Extrait cité:
↓
Arrivé au sommet par un coup d’État dont il n’était pas l’instigateur, Robert Guéi sera emporté à la suite d’un autre putsch auquel il était étranger. Destin peu commun d’un militaire au costume cravate qui, même mort, continue de diviser le pouvoir ivoirien.
Dans l’histoire tumultueuse récente de la Côte d’Ivoire, une date est à retenir : le 23 décembre 1999. Ce jour-là, un soldat en tenue camouflage, coiffé d’un béret vert, apparaît sur les écrans de la télévision nationale pour annoncer la chute du président Henri Konan Bédié et sa prise de fonction comme président d’un Conseil militaire de salut public. Cet officier, c’est le général Robert Guéi, bien connu des Ivoiriens pour avoir été chef d’état-major des armées sous Houphouët-Boigny et Konan Bédié, avant de tomber en disgrâce, accusé d’avoir fomenté un coup d’État.
En réalité, l’officier s’est fait remarquer deux fois dans la Côte d’Ivoire de l’après-parti unique. La première, en 1991, lorsque ses forces para-commandos de l’unité Firpac créée par ses soins effectuent une descente musclée sur le campus universitaire de Yopougon, fief des contestations estudiantines, où des exactions, viols et vexations diverses sont commis contre des étudiants. L’opposition emmenée par Laurent Gbagbo, dont le parti FPI dispose de nombreux relais sur les campus, s’empare de l’affaire et exige une enquête. Sous la pression d’organisations internationales des droits de l’homme, Houphouët crée bien une commission, mais, à la surprise générale, Robert Guéi n’est pas sanctionné. Gbagbo organise une manifestation géante pour exiger des sanctions. Celle-ci, très violente, est tout aussi violemment réprimée par le pouvoir. Le leader du Front patriotique ivoirien est arrêté, jugé et condamné à la prison ferme, et ne retrouve la liberté que sur décision d’Houphouët.
↑
Données de l'exercice:
↓
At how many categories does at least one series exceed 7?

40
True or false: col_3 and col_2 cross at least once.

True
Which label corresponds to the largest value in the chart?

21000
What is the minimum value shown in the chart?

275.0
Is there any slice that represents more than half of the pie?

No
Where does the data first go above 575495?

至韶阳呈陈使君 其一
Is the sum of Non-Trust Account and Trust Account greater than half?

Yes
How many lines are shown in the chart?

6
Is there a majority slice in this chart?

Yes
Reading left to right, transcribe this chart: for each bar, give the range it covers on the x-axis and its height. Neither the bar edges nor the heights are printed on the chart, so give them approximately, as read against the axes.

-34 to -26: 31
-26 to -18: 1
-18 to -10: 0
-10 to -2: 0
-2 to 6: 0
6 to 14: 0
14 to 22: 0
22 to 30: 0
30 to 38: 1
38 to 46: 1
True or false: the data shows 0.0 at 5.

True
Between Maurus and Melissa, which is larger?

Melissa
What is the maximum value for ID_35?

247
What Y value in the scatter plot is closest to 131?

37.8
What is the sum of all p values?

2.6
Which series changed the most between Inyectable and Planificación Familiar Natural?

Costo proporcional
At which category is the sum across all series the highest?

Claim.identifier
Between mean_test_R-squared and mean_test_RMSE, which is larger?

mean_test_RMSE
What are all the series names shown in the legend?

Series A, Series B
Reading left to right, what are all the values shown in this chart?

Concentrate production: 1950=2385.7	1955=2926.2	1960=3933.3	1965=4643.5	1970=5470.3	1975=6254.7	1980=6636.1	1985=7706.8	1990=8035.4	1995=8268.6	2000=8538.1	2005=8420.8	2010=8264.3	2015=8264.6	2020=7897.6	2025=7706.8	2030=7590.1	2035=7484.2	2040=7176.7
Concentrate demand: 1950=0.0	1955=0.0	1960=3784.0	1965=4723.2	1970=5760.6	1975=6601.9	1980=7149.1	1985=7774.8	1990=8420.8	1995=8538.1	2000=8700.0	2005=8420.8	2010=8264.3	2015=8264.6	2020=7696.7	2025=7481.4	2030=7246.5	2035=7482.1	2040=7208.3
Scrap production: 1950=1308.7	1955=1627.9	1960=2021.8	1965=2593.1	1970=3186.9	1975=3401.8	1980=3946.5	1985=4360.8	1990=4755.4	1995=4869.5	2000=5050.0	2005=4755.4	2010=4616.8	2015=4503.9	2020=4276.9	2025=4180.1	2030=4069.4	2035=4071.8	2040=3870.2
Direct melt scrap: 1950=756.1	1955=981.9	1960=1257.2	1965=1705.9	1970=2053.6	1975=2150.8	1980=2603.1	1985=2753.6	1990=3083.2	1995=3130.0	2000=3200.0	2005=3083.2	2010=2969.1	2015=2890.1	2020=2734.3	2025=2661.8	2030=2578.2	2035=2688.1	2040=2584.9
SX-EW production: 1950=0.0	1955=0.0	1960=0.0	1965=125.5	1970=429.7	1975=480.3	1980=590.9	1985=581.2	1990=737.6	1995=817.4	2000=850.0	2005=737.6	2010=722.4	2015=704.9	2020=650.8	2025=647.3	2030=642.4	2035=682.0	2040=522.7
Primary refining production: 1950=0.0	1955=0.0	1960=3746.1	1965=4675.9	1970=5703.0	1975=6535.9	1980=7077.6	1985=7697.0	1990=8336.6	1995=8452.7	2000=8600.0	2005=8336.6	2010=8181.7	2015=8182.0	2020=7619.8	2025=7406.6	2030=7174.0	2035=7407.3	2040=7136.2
↑
Consigne: Donnez la suite du texte sur Robert Guéi, en reprenant immédiatement après sa dernière phrase. Les lignes n'interviennent en rien dans cet exercice.

Résultat attendu:
On retrouve le général en première ligne, trois ans plus tard, sous Bédié qui vient de succéder à Houphouët décédé. Dans son face-à-face avec Ouattara, qu’il veut absolument éliminer de l’espace politique ivoirien pour lui avoir tenu tête au moment de l’application de l’article 11 de la constitution d’alors qui faisait du président de l’Assemblée nationale le successeur automatique du président de la République, en cas de vacance du pouvoir, Bédié réquisitionne l’armée pour qu’elle mate toute insurrection de Ouattara rejoint par Gbagbo au sein d’une alliance. Le général rechigne à sortir la troupe pour régler ce différend politique, exigeant du chef de l’État velléitaire qu’il signe un ordre écrit, lequel le couvrirait, en cas de dérapages, sait-on jamais. L’acte, salué par l’opposition politique, redore le blason de ce saint-cyrien devant ses compatriotes, mais a contrario, suscite le courroux de Konan Bédié. Le chef d’état-major sera désormais surveillé comme de l’huile sur le feu, et Bédié le soumettra fréquemment à différentes humiliations, sous prétexte qu’il aurait programmé un coup d’État. Pour l’éloigner de la troupe, il le nomme au gouvernement et créé par la suite pour lui, non sans ironie, un ministère du service civique. L’officier, envoyé en retraite en 1997 avant l’heure, se retranche dans sa zone natale frontalière du Liberia. C’est pendant sa retraite que des jeunes soldats mutins, surpris par la facilité avec laquelle ils ont chassé Bédié du pouvoir, viennent le chercher pour assumer les charges suprêmes.
Dans un climat politico-social explosif où étaient rassemblés tous les ingrédients d’une prochaine guerre civile entre partisans de Bédié au sud et ceux de Ouattara dans le nord, le coup d’État que revendique Guéi est accueilli avec soulagement. Gbagbo, porté en triomphe par les soldats à son retour de Libreville où il se trouvait en mission, le trouve salutaire pour la démocratie. Ouattara rentre d’exil. Les responsables de son parti que Bédié avait fait jeter en prison recouvrent la liberté. Guéi contente tout le monde, en assurant qu’il est juste venu balayer la maison et que contrairement à ce qui se passe dans la sous-région, selon ses propres termes, le pouvoir ne l’intéresse pas.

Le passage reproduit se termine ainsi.